▶ **Instructions for the task**
Pick out each line in the entries below that contains the word "your" and copy those lines in full.

▶ **Provided data**
══════════

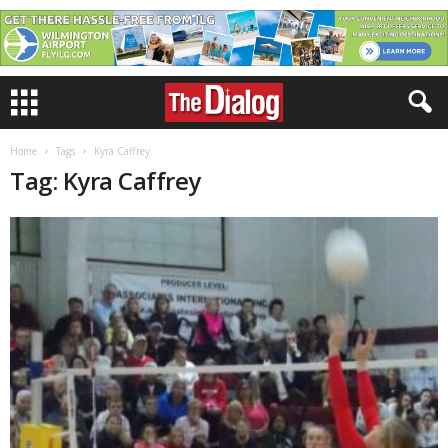
Home
Tags
Kyra Caffrey
Tag: Kyra Caffrey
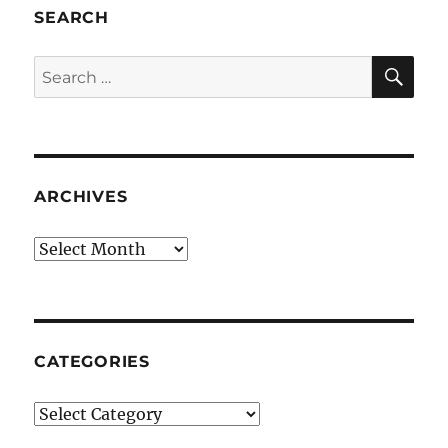
SEARCH
SE
Search
for:
ARCHIVES
Archives
CATEGORIES
Categories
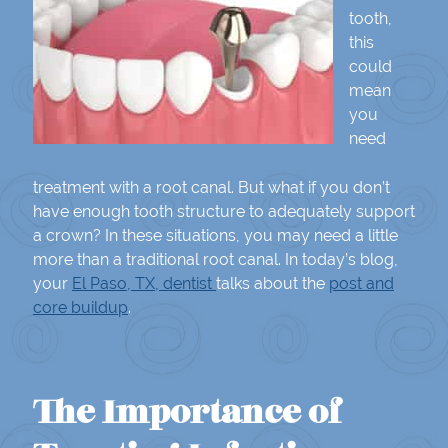
tooth,
this
could
mean
you
need
treatment with a root canal. But what if you don’t
have enough tooth structure to adequately support
a crown? In these situations, you may need a little
more than a traditional root canal. In today’s blog,
your
El Paso, TX, dentist
talks about the
post and
core buildup
.
The Importance of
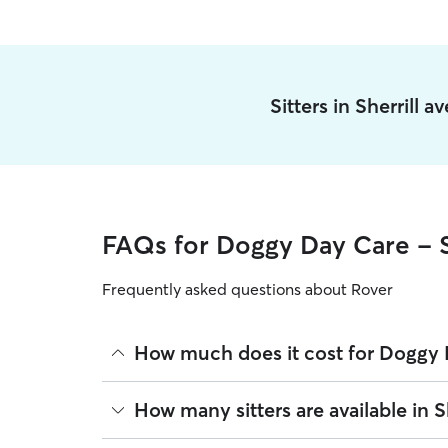
Sitters in Sherrill 
FAQs for Doggy Day Care - S
Frequently asked questions about Rover
How much does it cost for Doggy D
The average cost for Doggy Day Care in Sherrill o
How many sitters are available in Sh
based on experience, location, and availability.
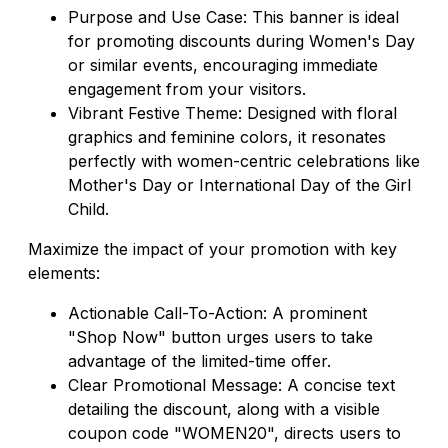
Purpose and Use Case: This banner is ideal
for promoting discounts during Women's Day
or similar events, encouraging immediate
engagement from your visitors.
Vibrant Festive Theme: Designed with floral
graphics and feminine colors, it resonates
perfectly with women-centric celebrations like
Mother's Day or International Day of the Girl
Child.
Maximize the impact of your promotion with key
elements:
Actionable Call-To-Action: A prominent
"Shop Now" button urges users to take
advantage of the limited-time offer.
Clear Promotional Message: A concise text
detailing the discount, along with a visible
coupon code "WOMEN20", directs users to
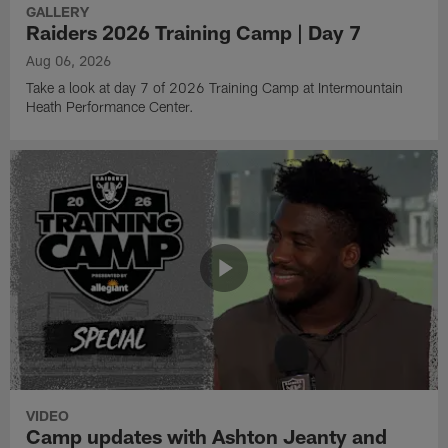
GALLERY
Raiders 2026 Training Camp | Day 7
Aug 06, 2026
Take a look at day 7 of 2026 Training Camp at Intermountain
Heath Performance Center.
VIDEO
Camp updates with Ashton Jeanty and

══════════

▶ **Answer area**
your
engagement from your visitors.
Maximize the impact of your promotion with key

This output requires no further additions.